How a change in media business model sparked the Great Awokening:

By MICHELLE THOMPSON FOR DAILYMAIL.COM

PUBLISHED: 17:29 EDT, 1 November 2021

Liberal mainstream media outlets have stoked ‘moral panic’ with references to racism, white supremacy and homophobia skyrocketing after 2011 when the New York Times implemented a paywall and rewarded its white liberal readers’ enthusiasm for wokeness …

The growth in divisive language was uncovered in an academic study led by New Zealand computer scientist David Rozado.

In ‘Prevalence of Prejudice-Denoting Words in News Media Discourse: A Chronological Analysis‘, it also found that the frequency of the term ‘white supremacy’ grew by 2,862 from 2010 to 2019 in overall media coverage.

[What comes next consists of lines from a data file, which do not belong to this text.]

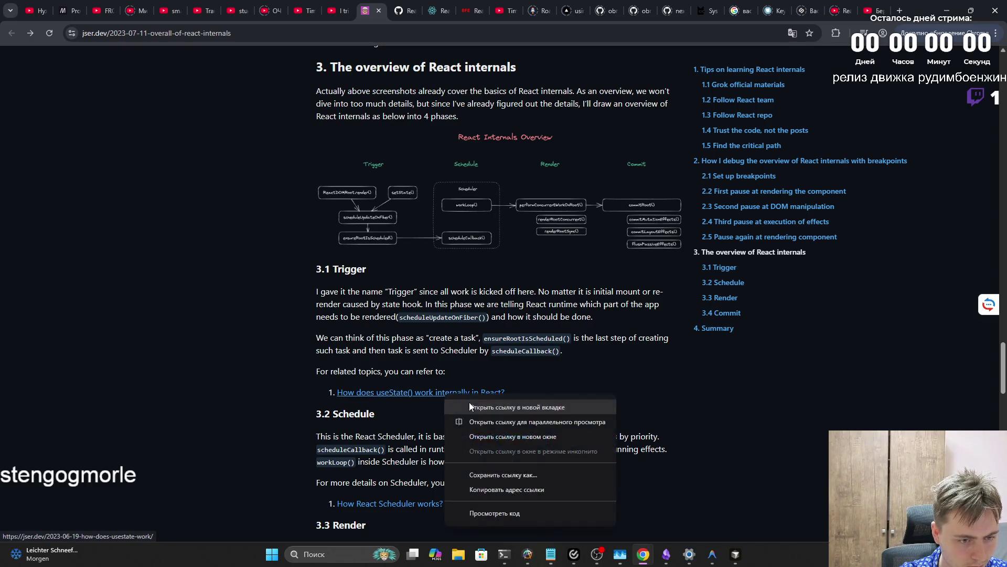
pyautogui.click(471, 404)
# Highlight and clear the related-topics lead-in, then scroll on to section 3.3 Render
pyautogui.moveTo(332, 371); pyautogui.dragTo(439, 364)
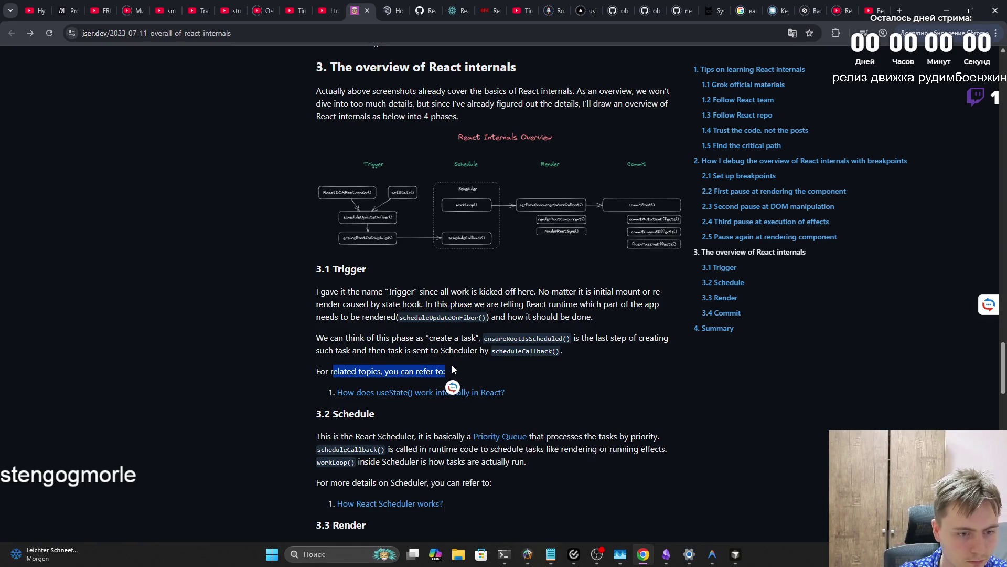
pyautogui.click(451, 364)
pyautogui.scroll(-15, 329, 422)
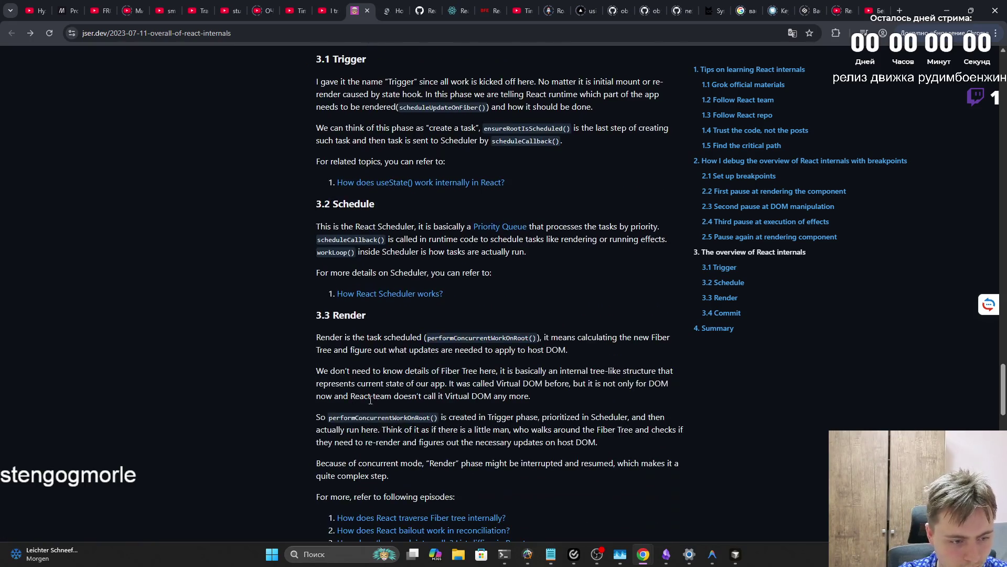
pyautogui.scroll(16, 404, 360)
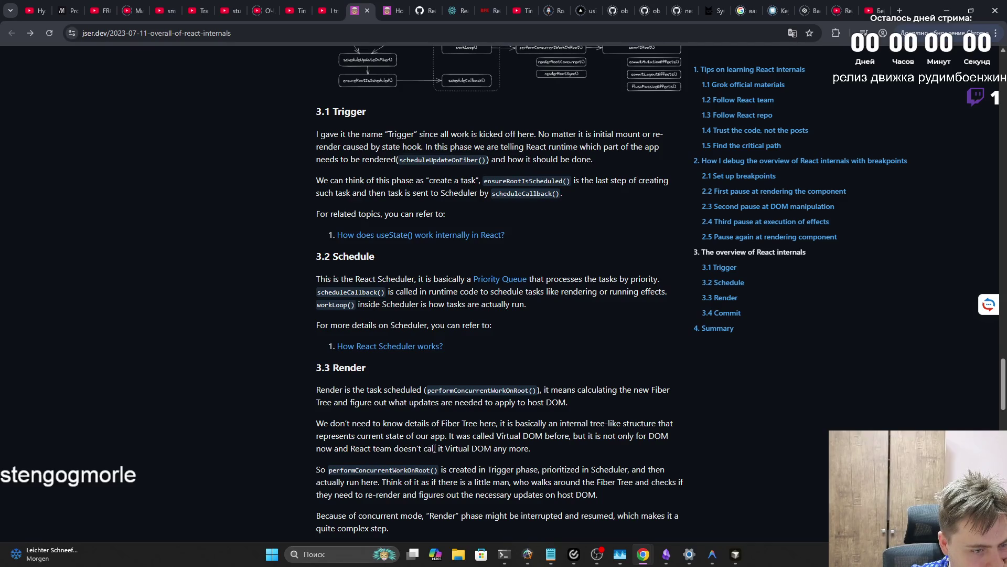
pyautogui.scroll(-1, 524, 451)
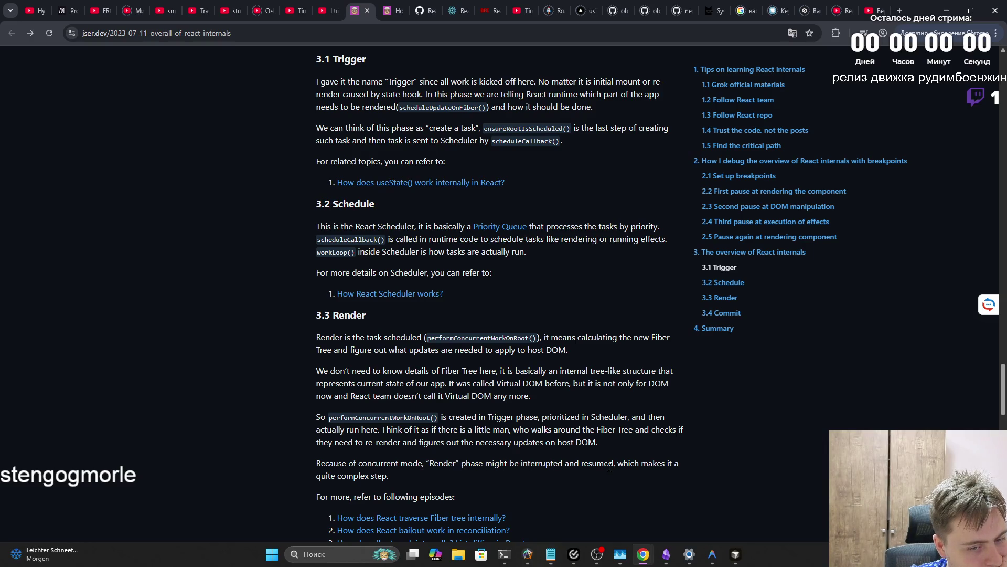
pyautogui.scroll(-2, 406, 478)
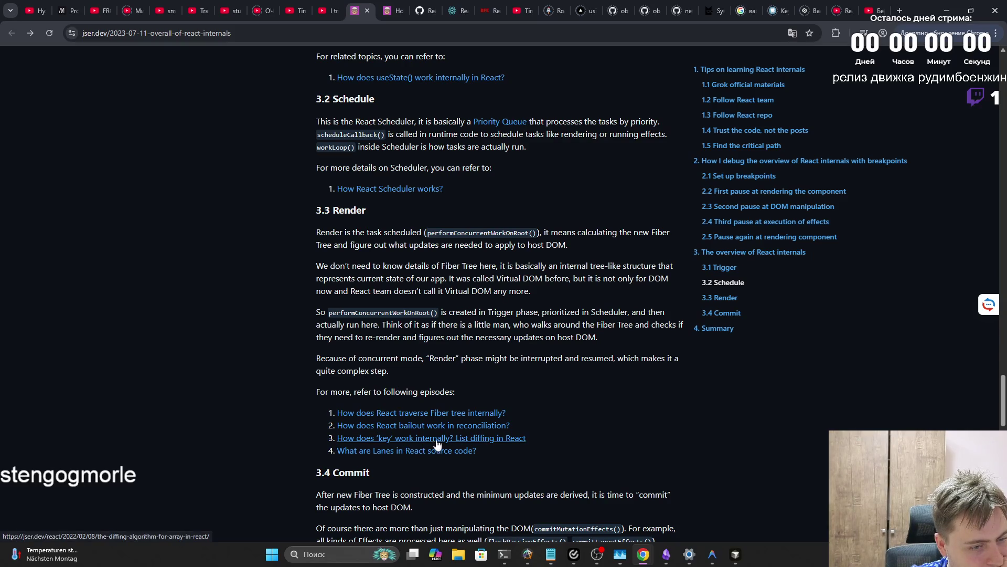
pyautogui.scroll(-1, 404, 462)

The study said that ‘agenda setting’ among media outlets can happen when ‘certain core outlets drive the conversation for most other media,’ dictating the topics that yield the most attention.

Former President Donald Trump has been widely blamed for stoking division in the run to his bid for president and during his time in the White House, but this research shows that language ‘denoting racism, [and] homophobia’ reached new highs in 2014 – long before Trump entered the political arena. …

A New York Times spokesperson noted that the study does not include ‘critical information about the context in which the terms are being used.’

‘The New York Times reports on the most important stories of our era with rigor, fairness and accuracy,’ Jordan Cohen told DailyMail.com. ‘That includes a broad array of daily coverage that helps our readers understand this moment.’

Of course, we at the New York Times decide for much of the rest of the media what “the moment” is, and what news is not fit to print.

… Published in July, the study by New Zealand computer scientist David Rozado, reached its findings after analyzing 27 million news and opinion articles published between 1970 and 2019 in 47 of the nation’s most popular news media outlets.

Research found that the usage of certain words related to race, gender, and sexual and religious orientation skyrocketed between 2010 and 2019 across most new outlets, regardless of political leaning.

Usage of the term ‘racist’ grew 638 per cent at the Times during the nine-year timeframe, while the phrase ‘white supremacy’ ratcheted 4,196 per cent at the outlet.

Of course, I was reporting on the work of Rozado and the comparable work of Zach Goldberg over two years ago. In fact, my 2018 article “The Emmett Till Effect” may have pioneered the study of the Great Awokening via tracking annual word counts in the New York Times.